> Directions
List every term that the restricted stock agreement below defines by placing it in quotation marks inside parentheses.

> Extract to read
AVANEX CORPORATION

EX-10.1 3 dex101.htm FORM OF RESTRICTED STOCK AGREEMENT Form of restricted stock agreement

Exhibit 10.1

 

AVANEX CORPORATION

 

RESTRICTED STOCK AGREEMENT

 

Avanex Corporation (the “Company”) hereby grants you, [NAME] (the “Grantee”), a grant of Restricted Stock under the Company’s 1998 Stock Plan (the “Plan”). The date of this Agreement is [DATE] (the “Grant Date”). Subject to the provisions of Appendix A (attached) and of the Plan, the principal features of this grant are as follows:

 

Total Number of Shares of Restricted Stock:    [NUMBER]
Purchase Price per Share:    $0.001
Total Purchase Price    $[PRICE] (payable in past services rendered to the Company)

 

Your signature below indicates your agreement and understanding that this grant is subject to all of the terms and conditions contained in this Agreement and the Plan. PLEASE BE SURE TO READ ALL OF APPENDIX A, WHICH CONTAINS THE SPECIFIC TERMS AND CONDITIONS OF THIS AGREEMENT. YOU AGREE TO EXECUTE THIS AGREEMENT AS A CONDITION TO RECEIVING ANY SHARES.

(Data entries)
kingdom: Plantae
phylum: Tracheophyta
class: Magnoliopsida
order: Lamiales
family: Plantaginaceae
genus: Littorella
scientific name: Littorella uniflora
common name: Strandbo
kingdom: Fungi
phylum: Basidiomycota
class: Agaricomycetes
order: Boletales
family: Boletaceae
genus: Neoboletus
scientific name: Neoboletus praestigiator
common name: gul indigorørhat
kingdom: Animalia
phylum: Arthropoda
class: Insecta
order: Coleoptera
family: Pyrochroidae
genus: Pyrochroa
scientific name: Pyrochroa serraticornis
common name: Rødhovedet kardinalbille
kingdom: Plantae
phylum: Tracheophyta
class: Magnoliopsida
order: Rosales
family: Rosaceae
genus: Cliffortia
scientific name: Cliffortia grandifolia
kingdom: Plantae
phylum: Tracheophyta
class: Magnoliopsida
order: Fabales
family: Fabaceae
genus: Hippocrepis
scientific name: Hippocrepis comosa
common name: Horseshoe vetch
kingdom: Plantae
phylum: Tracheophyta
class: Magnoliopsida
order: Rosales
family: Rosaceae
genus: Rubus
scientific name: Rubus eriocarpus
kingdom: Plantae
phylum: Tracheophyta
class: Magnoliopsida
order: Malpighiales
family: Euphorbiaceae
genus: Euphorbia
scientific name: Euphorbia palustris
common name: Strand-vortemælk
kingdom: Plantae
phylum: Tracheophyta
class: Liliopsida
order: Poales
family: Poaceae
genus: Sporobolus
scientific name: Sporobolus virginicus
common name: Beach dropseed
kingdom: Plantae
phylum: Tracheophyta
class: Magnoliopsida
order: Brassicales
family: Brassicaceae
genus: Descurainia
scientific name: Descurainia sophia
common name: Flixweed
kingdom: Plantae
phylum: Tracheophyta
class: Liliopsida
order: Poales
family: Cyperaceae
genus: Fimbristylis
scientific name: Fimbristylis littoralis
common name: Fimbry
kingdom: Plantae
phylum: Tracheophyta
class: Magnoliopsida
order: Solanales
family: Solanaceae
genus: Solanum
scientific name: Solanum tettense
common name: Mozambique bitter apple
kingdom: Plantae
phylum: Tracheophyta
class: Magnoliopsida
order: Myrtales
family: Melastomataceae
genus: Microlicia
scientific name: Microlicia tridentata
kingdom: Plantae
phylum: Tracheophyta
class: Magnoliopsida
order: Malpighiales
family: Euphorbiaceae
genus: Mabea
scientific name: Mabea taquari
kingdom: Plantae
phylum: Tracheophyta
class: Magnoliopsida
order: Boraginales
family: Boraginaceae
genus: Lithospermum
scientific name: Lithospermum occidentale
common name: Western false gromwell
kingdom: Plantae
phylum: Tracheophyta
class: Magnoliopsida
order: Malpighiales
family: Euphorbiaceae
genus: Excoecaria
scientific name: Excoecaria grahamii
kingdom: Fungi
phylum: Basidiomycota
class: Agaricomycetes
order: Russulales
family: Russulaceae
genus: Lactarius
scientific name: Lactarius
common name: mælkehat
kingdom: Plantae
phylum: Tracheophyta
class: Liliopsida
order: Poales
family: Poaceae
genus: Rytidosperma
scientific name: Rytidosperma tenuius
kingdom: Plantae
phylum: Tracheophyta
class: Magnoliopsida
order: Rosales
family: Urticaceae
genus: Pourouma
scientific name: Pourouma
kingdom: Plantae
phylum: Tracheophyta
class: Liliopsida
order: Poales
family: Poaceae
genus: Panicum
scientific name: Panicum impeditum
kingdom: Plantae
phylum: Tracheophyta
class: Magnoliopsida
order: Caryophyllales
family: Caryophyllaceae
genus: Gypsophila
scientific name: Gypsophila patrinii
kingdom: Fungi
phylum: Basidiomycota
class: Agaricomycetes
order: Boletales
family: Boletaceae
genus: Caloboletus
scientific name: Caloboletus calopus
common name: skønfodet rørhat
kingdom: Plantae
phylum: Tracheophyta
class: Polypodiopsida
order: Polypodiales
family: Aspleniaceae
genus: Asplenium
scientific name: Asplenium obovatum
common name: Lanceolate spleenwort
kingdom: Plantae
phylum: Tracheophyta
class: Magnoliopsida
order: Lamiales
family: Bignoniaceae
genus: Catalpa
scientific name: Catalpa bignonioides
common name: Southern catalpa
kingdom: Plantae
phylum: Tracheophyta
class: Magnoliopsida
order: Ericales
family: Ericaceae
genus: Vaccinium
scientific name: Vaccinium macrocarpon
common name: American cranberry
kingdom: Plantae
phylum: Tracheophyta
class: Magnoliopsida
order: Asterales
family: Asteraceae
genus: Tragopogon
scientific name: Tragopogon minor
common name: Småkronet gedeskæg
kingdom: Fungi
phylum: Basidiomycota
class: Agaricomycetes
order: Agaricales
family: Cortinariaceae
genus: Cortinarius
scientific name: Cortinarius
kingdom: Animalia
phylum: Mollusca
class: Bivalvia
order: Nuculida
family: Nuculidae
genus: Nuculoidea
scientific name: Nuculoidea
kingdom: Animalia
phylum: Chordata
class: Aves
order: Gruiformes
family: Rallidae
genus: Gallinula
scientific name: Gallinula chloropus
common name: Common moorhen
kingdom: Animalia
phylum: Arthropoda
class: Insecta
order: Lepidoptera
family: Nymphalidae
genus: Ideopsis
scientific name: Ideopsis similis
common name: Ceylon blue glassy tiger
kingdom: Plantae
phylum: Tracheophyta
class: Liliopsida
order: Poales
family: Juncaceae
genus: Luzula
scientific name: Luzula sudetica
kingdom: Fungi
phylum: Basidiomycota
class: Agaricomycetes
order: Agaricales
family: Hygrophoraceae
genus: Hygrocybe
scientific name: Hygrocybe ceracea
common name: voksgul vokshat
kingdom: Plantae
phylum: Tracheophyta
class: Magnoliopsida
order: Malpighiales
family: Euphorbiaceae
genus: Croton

> Answer to this exercise
Company, Grantee, Plan, Grant Date